Because a long, complicated PIN will be assigned to you when you initiate the freeze, it is unlikely hackers could unfreeze your credit history. Nevertheless, it makes sense to initiate a Fraud Alert on all three of your credit histories. In some cases, you may have to contact your local police station and file a report, but it’s usually not required if you are willing, again, to pay a fee. This website provides a step-by-step guide to initiating a fraud alert.

Is there any recourse?

The class action suits will happen, but the amount of money each individual could receive will most likely be a pittance. While consumers have the option of hiring their own attorney and initiating a civil lawsuit, many legal experts caution the road to victory could be long, and costly. As one attorney pointed out on Reddit, “Equifax was very, very negligent in letting their systems get breached. However, until there’s an actual injury, you can’t win any lawsuit unless there are statutory damages, which almost certainly brings it into the federal court realm….Unless your ID was actually stolen and used to open a line of credit, your best option is to remain in the class action.”

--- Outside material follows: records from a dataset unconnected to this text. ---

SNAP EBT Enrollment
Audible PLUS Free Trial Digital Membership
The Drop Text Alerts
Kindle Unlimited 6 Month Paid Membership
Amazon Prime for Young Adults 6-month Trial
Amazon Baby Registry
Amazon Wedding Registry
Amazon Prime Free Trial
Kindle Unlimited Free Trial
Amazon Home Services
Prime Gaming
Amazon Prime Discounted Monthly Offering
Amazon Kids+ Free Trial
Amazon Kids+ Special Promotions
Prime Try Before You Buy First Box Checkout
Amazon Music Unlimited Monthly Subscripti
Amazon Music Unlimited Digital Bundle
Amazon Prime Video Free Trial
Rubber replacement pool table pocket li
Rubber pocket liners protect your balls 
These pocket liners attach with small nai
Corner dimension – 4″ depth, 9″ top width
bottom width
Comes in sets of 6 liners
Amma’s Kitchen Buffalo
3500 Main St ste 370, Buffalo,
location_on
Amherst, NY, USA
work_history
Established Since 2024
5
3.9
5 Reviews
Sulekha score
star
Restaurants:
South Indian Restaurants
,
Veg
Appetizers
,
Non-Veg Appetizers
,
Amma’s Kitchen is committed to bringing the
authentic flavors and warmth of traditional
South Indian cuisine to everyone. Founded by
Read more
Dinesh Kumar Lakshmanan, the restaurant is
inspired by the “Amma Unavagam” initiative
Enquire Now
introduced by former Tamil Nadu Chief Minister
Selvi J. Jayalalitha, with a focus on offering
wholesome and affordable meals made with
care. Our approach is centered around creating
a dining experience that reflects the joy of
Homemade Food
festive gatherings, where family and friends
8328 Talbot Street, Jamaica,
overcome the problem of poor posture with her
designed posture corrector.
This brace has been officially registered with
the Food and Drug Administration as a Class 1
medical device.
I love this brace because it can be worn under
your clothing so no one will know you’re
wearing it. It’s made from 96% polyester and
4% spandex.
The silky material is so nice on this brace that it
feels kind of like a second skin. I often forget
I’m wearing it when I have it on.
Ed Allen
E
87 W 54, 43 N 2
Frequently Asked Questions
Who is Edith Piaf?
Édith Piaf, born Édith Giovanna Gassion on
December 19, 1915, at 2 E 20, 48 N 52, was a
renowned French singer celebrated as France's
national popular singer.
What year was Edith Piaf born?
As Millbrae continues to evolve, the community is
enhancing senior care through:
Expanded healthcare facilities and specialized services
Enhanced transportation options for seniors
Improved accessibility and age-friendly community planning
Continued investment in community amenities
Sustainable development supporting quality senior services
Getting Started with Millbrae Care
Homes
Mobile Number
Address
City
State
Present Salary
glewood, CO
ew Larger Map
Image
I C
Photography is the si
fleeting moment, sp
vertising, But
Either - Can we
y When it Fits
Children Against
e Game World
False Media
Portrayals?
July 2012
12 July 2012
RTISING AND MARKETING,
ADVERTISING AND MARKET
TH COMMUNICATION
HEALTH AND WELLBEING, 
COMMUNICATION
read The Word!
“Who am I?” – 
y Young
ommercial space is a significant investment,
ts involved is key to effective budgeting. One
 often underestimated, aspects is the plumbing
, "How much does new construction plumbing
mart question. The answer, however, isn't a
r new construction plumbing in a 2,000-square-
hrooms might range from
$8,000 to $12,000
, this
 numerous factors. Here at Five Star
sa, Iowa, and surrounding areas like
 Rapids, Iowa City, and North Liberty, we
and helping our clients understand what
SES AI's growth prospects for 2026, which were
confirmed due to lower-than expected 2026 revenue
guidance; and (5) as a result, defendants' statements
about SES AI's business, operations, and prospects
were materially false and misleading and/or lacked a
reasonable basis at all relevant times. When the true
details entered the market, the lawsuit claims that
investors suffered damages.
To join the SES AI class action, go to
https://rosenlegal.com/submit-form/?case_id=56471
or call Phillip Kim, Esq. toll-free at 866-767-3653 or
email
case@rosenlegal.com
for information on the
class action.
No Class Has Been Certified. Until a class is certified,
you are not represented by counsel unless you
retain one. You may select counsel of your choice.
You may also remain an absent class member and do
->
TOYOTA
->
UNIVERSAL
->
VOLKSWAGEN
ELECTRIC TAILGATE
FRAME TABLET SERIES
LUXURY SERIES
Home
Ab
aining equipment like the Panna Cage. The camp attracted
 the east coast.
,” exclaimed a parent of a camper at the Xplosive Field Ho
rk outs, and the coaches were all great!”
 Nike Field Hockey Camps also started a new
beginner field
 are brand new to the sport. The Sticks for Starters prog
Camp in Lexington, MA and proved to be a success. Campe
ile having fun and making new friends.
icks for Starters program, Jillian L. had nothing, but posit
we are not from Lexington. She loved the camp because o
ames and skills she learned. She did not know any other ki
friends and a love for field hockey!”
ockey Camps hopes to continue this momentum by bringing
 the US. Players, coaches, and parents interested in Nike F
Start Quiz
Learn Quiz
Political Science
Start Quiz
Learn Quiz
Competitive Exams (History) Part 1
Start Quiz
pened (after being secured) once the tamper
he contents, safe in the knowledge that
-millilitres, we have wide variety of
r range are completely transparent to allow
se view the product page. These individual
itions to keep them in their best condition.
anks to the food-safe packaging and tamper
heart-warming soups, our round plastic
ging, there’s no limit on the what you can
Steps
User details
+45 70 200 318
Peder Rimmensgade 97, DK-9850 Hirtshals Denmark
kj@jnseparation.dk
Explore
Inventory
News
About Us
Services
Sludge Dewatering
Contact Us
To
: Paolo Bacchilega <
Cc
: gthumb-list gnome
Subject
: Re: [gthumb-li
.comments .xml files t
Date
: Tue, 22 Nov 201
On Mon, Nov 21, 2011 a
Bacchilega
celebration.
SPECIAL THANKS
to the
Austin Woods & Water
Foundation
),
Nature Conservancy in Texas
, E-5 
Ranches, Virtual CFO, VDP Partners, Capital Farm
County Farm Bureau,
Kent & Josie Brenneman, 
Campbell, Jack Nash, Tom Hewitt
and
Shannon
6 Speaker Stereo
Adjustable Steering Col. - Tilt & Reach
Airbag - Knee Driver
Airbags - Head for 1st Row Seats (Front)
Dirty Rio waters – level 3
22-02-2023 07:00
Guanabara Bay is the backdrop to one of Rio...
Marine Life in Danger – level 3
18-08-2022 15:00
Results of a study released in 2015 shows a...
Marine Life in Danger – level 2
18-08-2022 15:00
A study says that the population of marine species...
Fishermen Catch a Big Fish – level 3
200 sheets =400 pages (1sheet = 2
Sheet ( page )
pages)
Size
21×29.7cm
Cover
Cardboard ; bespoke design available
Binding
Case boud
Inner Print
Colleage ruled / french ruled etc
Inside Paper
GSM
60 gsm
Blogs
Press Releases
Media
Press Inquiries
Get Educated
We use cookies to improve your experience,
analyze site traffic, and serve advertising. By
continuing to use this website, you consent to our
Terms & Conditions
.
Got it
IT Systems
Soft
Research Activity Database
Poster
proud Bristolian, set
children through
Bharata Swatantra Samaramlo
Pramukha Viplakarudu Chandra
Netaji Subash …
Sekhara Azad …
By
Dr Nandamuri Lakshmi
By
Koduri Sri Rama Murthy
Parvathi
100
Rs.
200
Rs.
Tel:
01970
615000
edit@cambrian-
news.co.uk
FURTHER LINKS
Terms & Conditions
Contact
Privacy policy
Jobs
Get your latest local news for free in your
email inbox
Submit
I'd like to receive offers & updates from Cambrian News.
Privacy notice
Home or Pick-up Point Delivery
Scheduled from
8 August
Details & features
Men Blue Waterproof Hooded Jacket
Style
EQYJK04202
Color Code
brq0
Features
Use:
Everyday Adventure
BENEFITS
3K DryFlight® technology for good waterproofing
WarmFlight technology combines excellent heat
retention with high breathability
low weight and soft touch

Another possibility involves small claims court. On September 11th, Joshua Browder introduced a chatbot designed to help individuals sue Equifax in small claims court. After answering a few questions, the bot provides a set of forms and directions for how to proceed. While limit on damages varies per state (with the maximum capped at $25,000 in Tennessee), Browder hopes the chatbot will help consumers get their day in court. Many lawyers remain skeptical of the viability of proceeding in small claims court, due to complicating factors like service of legal documents and jurisdiction.

Final Fallbacks

A few final steps can help you proactively secure your identity in the aftermath of the Equifax breach. First, collect your passport, birth certificate and naturalization forms (if applicable). If you do not have these documents, make every effort to acquire them immediately. An official copy of your birth certificate will prove invaluable should you be required to verify your identity. In addition, passports and citizenship paperwork will make it less likely that cyber criminals will be able to use a fake identity to request those documents, hopefully slowing down (if not completely forestalling) any attempts to steal your identity.  Parents in the US should also freeze their children’s credit history at all three agencies as well, even if they are minors with no accounts in their name.

Finally, try to take a deep breath and relax. Assume your information has been compromised and make a commitment to stay vigilant long into the future. In the end, consumers will be tasked with being their own protector and advocate. As Robert Schoshinski, assistant director of privacy and identity protection for the Federal Trade Commission told NPR, “The tools that consumers have are things they have to do themselves.”